Monty was last sighted on Galveston Island’s East Beach in Texas last Thursday.
Last May, Monty and Rose were spotted as having returned on the same day, said Clemency.
“But still, one day after the other is still amazingly close when you consider that Rose winters in Florida and Monty winters in Texas,” she added.
The endangered pair have mated on Montrose Beach Dunes for the past two years, a strong indication that Rose could nest there again this year. If Monty really is back, this would mark the pair’s third year returning to Chicago.

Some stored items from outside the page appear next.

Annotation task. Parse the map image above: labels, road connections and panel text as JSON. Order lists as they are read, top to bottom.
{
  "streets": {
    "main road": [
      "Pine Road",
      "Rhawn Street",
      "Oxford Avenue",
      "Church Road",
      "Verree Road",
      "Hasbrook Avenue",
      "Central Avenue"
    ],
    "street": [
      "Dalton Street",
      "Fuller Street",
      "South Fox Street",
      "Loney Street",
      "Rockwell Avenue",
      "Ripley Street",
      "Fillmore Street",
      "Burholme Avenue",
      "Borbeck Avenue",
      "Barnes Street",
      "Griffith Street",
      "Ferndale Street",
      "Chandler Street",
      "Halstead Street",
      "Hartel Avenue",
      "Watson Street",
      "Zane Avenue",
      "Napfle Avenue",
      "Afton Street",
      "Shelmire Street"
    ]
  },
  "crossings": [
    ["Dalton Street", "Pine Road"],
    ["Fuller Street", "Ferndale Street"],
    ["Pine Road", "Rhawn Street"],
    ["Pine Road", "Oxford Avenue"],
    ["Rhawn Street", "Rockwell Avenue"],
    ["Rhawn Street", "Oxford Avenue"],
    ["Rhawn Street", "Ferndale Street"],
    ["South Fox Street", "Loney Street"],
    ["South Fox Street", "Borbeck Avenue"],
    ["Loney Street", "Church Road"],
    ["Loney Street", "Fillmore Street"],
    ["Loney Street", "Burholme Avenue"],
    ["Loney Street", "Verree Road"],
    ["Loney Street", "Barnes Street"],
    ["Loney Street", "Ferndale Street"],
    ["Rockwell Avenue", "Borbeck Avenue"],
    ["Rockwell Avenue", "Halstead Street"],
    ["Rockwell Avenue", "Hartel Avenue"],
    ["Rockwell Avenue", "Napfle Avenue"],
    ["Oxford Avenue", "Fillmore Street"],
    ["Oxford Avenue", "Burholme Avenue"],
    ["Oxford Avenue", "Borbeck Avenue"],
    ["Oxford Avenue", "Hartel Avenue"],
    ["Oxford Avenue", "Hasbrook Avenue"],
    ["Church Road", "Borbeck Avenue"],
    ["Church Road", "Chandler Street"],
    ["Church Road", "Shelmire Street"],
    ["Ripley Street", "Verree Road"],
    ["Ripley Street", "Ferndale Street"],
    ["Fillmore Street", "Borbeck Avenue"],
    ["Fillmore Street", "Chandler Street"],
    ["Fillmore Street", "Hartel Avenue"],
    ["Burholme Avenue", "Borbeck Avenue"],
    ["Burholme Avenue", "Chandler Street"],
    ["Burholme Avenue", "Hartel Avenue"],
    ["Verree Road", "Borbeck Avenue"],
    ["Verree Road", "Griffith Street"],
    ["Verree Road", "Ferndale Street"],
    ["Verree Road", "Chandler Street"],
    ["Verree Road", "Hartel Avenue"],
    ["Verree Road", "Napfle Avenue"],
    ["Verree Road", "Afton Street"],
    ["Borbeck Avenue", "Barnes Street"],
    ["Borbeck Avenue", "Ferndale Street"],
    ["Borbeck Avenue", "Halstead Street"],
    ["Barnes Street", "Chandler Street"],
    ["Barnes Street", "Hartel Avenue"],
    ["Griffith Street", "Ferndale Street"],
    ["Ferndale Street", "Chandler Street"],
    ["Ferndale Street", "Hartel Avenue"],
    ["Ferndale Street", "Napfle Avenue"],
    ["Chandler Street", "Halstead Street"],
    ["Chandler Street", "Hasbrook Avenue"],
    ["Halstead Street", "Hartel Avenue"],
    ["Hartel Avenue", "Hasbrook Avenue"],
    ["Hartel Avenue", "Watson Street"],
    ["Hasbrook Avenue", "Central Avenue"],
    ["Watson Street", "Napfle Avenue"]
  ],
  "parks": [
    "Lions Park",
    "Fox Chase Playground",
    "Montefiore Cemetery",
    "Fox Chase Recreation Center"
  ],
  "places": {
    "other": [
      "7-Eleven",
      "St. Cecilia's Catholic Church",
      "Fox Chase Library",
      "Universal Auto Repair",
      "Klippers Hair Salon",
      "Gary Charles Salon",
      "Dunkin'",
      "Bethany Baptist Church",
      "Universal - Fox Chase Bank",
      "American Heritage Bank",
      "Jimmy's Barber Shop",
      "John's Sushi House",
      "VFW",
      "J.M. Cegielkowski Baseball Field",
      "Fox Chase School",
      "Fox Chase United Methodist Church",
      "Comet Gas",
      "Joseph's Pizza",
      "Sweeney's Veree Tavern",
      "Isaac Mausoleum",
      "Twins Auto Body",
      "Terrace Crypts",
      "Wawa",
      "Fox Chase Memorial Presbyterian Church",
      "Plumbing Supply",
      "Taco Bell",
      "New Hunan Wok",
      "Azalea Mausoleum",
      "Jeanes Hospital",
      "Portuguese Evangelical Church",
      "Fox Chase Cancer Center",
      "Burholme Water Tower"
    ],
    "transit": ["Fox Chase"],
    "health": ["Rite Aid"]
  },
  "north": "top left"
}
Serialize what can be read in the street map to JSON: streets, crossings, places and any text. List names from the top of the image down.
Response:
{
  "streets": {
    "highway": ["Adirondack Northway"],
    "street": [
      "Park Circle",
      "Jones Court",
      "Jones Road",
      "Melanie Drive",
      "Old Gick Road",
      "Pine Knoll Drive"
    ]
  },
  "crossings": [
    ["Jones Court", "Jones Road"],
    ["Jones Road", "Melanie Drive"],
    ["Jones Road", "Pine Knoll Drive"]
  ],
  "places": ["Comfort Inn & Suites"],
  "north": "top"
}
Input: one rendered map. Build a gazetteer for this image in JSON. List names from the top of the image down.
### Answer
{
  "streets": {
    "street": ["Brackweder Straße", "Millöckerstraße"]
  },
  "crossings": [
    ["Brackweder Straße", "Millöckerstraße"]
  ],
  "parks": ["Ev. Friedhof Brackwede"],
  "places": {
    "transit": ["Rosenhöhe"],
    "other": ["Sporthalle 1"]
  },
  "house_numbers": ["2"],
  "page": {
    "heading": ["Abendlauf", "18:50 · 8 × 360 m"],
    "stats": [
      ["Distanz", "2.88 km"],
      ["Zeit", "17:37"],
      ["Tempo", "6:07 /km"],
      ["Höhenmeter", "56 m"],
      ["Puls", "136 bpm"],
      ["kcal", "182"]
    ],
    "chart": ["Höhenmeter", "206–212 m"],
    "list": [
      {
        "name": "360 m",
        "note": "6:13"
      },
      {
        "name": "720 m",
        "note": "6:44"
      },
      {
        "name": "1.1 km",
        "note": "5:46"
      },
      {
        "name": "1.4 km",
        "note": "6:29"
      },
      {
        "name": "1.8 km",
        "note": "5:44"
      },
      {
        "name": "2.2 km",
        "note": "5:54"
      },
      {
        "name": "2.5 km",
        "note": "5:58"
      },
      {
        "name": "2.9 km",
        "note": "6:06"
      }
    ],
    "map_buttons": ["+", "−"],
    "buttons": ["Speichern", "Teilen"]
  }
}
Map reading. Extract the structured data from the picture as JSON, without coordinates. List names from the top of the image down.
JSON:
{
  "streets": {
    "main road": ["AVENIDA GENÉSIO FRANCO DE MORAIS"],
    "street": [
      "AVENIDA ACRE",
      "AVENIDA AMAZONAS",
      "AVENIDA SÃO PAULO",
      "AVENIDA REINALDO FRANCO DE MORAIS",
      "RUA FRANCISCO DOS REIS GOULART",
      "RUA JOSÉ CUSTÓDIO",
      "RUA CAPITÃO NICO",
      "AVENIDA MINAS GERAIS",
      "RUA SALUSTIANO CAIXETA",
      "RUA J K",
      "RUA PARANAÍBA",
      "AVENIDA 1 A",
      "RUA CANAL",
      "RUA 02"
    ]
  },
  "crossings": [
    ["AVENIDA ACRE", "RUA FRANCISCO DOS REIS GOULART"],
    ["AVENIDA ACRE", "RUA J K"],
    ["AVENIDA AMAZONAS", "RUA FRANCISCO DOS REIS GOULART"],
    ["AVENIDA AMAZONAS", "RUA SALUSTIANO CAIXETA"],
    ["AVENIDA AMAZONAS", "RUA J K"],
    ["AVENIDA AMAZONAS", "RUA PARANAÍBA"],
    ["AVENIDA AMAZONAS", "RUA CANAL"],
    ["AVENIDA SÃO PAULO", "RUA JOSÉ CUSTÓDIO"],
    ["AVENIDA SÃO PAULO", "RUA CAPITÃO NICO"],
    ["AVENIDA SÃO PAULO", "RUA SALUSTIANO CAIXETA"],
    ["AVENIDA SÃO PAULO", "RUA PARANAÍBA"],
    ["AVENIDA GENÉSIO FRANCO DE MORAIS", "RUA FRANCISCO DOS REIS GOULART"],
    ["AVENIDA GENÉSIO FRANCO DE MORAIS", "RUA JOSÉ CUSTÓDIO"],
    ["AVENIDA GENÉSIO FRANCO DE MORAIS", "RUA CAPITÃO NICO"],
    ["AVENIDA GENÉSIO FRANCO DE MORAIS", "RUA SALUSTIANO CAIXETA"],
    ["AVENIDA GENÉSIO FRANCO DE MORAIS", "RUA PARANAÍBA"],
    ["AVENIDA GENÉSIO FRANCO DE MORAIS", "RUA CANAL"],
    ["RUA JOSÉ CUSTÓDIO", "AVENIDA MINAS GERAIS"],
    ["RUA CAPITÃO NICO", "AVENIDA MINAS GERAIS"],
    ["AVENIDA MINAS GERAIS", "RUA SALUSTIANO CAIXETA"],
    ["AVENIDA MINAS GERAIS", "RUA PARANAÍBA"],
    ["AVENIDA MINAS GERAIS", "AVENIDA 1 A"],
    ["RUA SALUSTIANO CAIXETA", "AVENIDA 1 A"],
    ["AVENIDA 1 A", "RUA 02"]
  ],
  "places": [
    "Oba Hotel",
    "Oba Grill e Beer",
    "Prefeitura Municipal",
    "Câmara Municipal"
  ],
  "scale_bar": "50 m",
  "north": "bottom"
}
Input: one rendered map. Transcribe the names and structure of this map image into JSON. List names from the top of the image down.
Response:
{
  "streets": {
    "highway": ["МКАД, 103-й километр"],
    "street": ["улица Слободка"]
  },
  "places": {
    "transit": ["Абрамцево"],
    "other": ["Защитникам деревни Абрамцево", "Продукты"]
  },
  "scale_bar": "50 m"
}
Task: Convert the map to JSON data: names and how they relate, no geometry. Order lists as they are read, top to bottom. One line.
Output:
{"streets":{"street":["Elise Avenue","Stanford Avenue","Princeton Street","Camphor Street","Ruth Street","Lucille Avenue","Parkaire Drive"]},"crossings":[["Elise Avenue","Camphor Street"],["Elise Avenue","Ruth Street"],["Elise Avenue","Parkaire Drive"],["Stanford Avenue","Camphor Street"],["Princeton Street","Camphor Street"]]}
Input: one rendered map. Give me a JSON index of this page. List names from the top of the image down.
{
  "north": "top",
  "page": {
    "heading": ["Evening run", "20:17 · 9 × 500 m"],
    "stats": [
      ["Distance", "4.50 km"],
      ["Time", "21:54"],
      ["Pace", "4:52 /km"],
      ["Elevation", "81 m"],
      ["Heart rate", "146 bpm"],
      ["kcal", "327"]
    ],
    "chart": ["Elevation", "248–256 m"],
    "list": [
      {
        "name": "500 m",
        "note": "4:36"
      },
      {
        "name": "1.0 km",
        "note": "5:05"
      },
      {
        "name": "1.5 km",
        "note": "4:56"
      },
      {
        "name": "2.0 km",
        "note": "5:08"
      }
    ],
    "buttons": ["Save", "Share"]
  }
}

Earlier this month, the Chicago Park Distract expanded the Montrose Beach Dunes Natural Area an additional 3.1 acres to provide more permanent protection for the piping plovers and other endangered wildlife. The natural area is a prime bird watching spot covered daily by birders.
Piping plovers who have nesting success at one site tend to come back to the same place to nest again, explained Tamima Itani, vice president and treasurer of the Illinois Ornithological Society.
Because the plovers don’t have tracking devices, wildlife conservation groups rely on other bird watching communities across the country to report band color and number combinations that are wrapped around birds’ legs to identify them.
“We get these reports in the wintering grounds from citizens, scientists, or people who are really passionate about birds in general,” said Jillian Farkas, the Great Lakes piping plover coordinator with U.S. Fish and Wildlife Service.
“It’s really crucial that people are sending their observations... to any place that can help protect the birds, because there’s still a lot that is a mystery about their migration patterns,” she said.
Two out of Rose and Monty’s three chicks that hatched in Chicago last June were also recently seen.
“Esperanza was sighted in Georgia on Friday and Nish was sighted in Florida last Wednesday,” said Clemency.
The hatching site of these three chicks prompted major debate when conservationists successfully canceled a major music festival that was scheduled to take place on the beach in 2019.
Though dogs are not allowed on the public beach or the protected area, the Illinois Ornithological Society requests that pedestrians obey the signs and keep their dogs off the beach, because of growing concerns about the safety of the plovers and other shore birds.
“People love these piping plovers. Frankly, we get very attached to them,” said Itani.